Iron ore and liquid cargo shipments led traffic growth at major ports in April-September period of this financial year.

During the period under review, iron ore cargo including iron ore pellets surged by 23.48 per cent. The ports at Kandla, Paradip, New Mormugao and New Mangalore were the major gainers from the spike in iron ore shipments. Iron ore traffic was boosted by revival in exports and also more movement of ore to the hinterland on robust demand.

After iron ore, liquid cargo comprising crude oil, LPG and LNG posted healthy growth for the major ports. Liquid cargo rose by 7.13 per cent in this period.

Despite the stellar cargo growth in iron ore and liquid traffic, major ports managed to post only 3.24 per cent growth at the end of  September.
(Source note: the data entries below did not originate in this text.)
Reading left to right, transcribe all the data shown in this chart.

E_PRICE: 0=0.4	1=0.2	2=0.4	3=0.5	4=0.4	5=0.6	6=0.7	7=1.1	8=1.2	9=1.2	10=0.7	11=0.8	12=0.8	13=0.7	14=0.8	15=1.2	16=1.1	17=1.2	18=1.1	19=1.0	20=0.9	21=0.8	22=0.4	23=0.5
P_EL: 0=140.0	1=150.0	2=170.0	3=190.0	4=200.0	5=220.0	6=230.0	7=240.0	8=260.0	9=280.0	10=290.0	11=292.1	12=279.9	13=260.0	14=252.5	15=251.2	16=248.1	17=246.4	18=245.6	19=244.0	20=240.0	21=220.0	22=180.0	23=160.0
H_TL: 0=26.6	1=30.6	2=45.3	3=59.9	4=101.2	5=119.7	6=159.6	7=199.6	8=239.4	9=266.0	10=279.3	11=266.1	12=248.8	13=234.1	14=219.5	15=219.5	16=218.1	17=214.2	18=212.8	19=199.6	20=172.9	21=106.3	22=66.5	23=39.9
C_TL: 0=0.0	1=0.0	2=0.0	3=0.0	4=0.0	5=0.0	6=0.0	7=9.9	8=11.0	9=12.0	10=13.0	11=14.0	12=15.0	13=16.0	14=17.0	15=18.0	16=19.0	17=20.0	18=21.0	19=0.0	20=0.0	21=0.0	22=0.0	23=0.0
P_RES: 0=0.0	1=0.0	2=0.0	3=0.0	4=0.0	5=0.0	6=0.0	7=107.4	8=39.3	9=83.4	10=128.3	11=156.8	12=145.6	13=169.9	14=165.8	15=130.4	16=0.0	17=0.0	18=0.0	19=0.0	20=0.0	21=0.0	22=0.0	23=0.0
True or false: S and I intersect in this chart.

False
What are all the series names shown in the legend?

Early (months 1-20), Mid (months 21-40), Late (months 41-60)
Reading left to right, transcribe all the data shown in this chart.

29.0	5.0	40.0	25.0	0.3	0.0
With 19.62 per cent growth, Cochin outperformed all other major ports. Ports on the eastern coast like Kolkata and Paradip registered traffic growth in upwards of 11 per cent. However, de-growth was observed in overall traffic volumes at Visakhapatnam, Kamarajar (Ennore), Chidambaranar and Mormugao ports, according to data by Indian Ports Association.
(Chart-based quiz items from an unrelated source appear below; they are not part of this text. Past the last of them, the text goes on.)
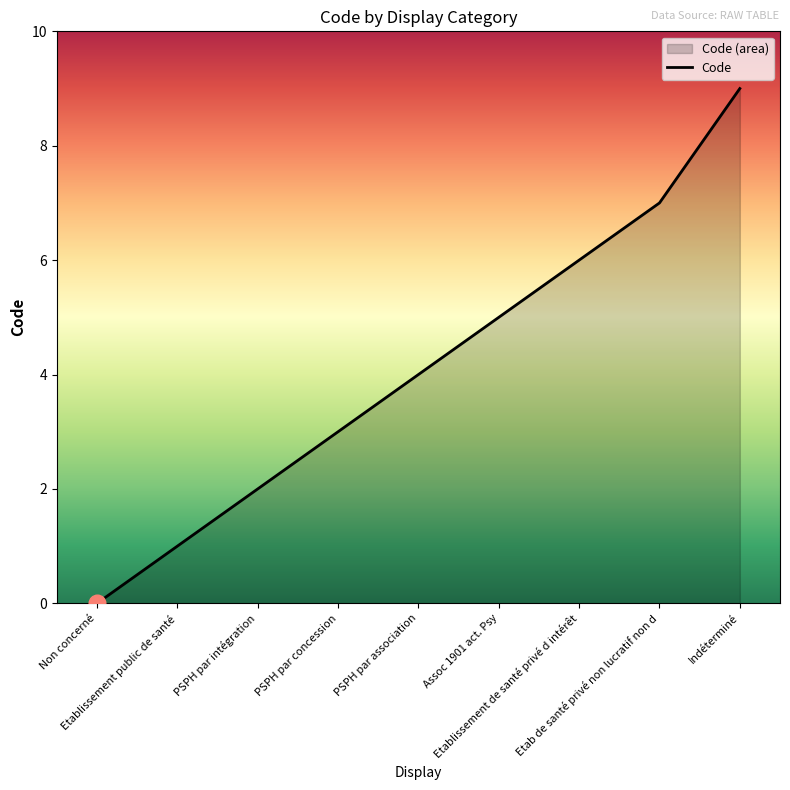

What is the label of the 4th point from the right?

Assoc 1901 act. Psy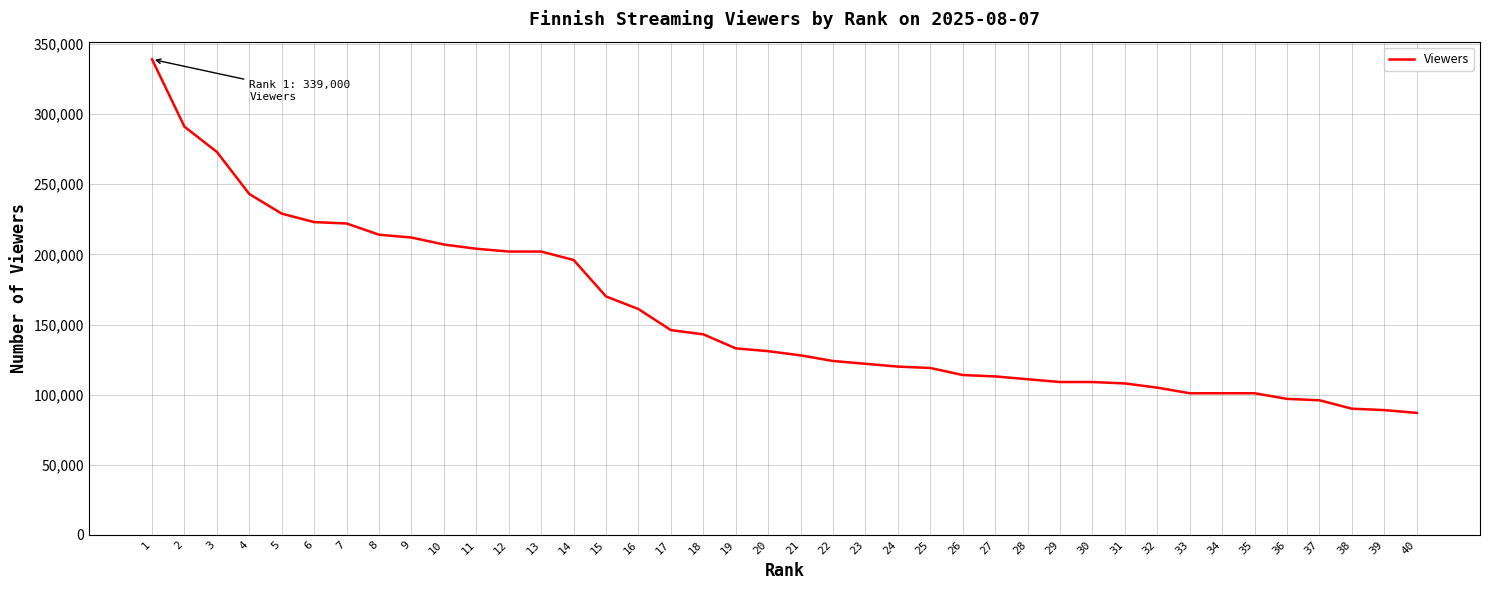

What is the difference between the maximum and minimum values?

252000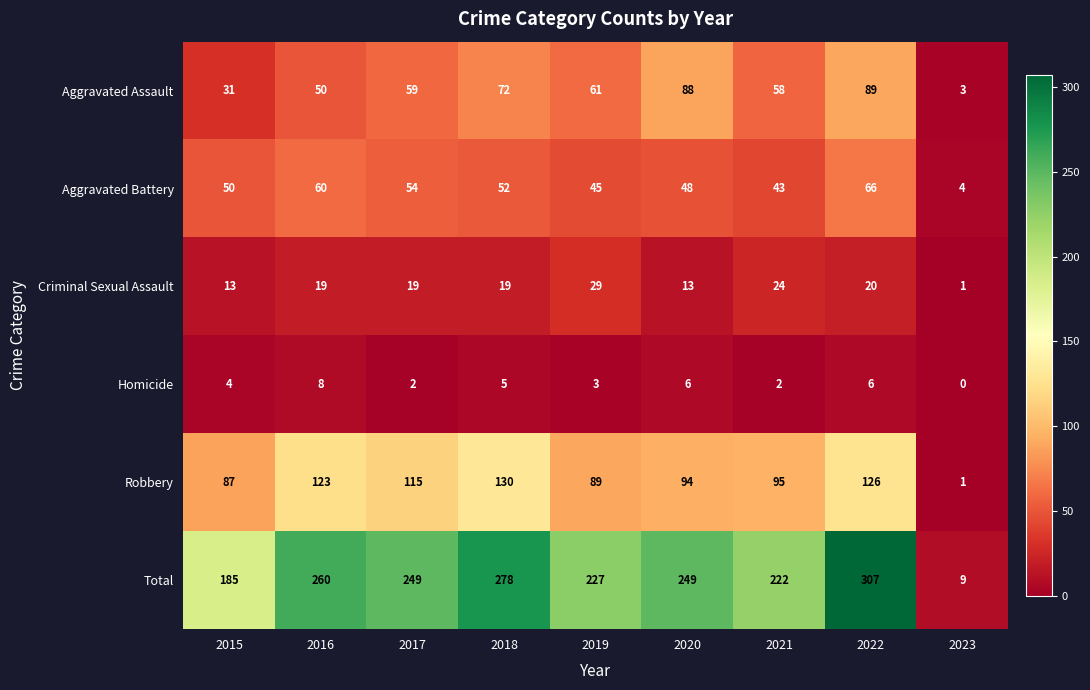

At how many categories does at least one series exceed 224?

6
The deceleration in other key commodities like raw and finished fertilizers and coking coal contributed to the overall muted cargo growth. Raw fertilizers traffic slumped 4.2 per cent while the cargo figure for finished fertilisers was down by 2.55 per cent.

Thermal or steam coal shipments tanked by 16.37 per cent in the period, marking the single biggest fall by any commodity. Lesser volume of thermal coal was primarily due to decline in imports on better availability of domestic coal.

During April-July, the country imported 67.7 million tonnes of coal, a decrease of 8.5 per cent compared with the same period of last financial year.